Seit sie in Griechenland lebte, trank Laura weniger. Doch in den letzten vier Wochen in Wien bei ihrer besten Freundin war sie rückfällig geworden. Das Trauma war mit voller Wucht hochgekommen. Sie hatte viel öfter an den tödlichen Unfall ihres Mannes denken müssen als in Griechenland. Manchmal befürchtete sie, ebenfalls eine Spiegeltrinkerin zu werden, die täglich ihr Quantum benötigte, um Schuld und Schmerz nicht mehr zu spüren. Wenigstens nahm sie mittlerweile keine Schlaftabletten mehr. Die Kombination war zu gefährlich.
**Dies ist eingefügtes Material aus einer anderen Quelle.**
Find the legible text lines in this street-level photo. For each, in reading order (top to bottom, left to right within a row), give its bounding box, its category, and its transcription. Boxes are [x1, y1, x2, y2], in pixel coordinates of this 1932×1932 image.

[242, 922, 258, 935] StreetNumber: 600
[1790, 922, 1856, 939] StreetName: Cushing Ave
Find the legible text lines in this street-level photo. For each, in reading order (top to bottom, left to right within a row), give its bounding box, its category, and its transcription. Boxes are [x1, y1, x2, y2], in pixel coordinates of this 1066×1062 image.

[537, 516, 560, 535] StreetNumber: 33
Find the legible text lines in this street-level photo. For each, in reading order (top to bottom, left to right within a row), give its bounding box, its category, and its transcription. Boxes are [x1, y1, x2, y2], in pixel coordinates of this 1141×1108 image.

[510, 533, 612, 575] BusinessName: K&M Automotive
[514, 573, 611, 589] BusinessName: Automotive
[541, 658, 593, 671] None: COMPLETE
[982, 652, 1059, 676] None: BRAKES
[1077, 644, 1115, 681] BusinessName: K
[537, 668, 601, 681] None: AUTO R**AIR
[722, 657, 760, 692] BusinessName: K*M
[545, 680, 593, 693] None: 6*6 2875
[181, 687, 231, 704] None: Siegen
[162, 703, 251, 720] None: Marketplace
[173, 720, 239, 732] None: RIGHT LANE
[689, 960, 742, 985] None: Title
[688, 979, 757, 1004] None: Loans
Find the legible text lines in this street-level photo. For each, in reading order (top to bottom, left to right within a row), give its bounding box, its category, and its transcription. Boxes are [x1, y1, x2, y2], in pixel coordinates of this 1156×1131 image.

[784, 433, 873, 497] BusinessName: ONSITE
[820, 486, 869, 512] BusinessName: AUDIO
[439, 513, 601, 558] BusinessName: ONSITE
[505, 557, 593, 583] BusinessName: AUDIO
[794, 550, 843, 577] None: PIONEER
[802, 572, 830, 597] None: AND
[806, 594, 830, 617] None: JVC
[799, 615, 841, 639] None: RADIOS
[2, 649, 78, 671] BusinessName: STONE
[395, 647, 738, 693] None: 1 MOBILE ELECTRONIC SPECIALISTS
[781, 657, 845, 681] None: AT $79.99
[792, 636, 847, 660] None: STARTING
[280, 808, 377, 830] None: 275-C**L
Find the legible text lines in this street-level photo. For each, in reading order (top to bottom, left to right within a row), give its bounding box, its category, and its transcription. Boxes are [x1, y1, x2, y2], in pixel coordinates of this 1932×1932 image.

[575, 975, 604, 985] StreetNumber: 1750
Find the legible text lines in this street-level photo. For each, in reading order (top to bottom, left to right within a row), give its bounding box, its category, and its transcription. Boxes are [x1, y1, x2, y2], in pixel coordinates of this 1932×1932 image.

„Schaff das Sprudelzeug weg! Bring mir lieber einen Gin Tonic!“, rief Theo den philippinischen Boys zu. „Erzähle mir, wie es unseren Freunden in Wien geht. Vielleicht macht mich das genauso schnell high wie Champagner. Haben sie schon alle einen Herzinfarkt hinter sich oder zumindest ein Burn-out?“

„Arschloch“, murmelte Laura, unterhielt ihn dann jedoch mit Klatsch und Tratsch aus der Wiener Modeszene.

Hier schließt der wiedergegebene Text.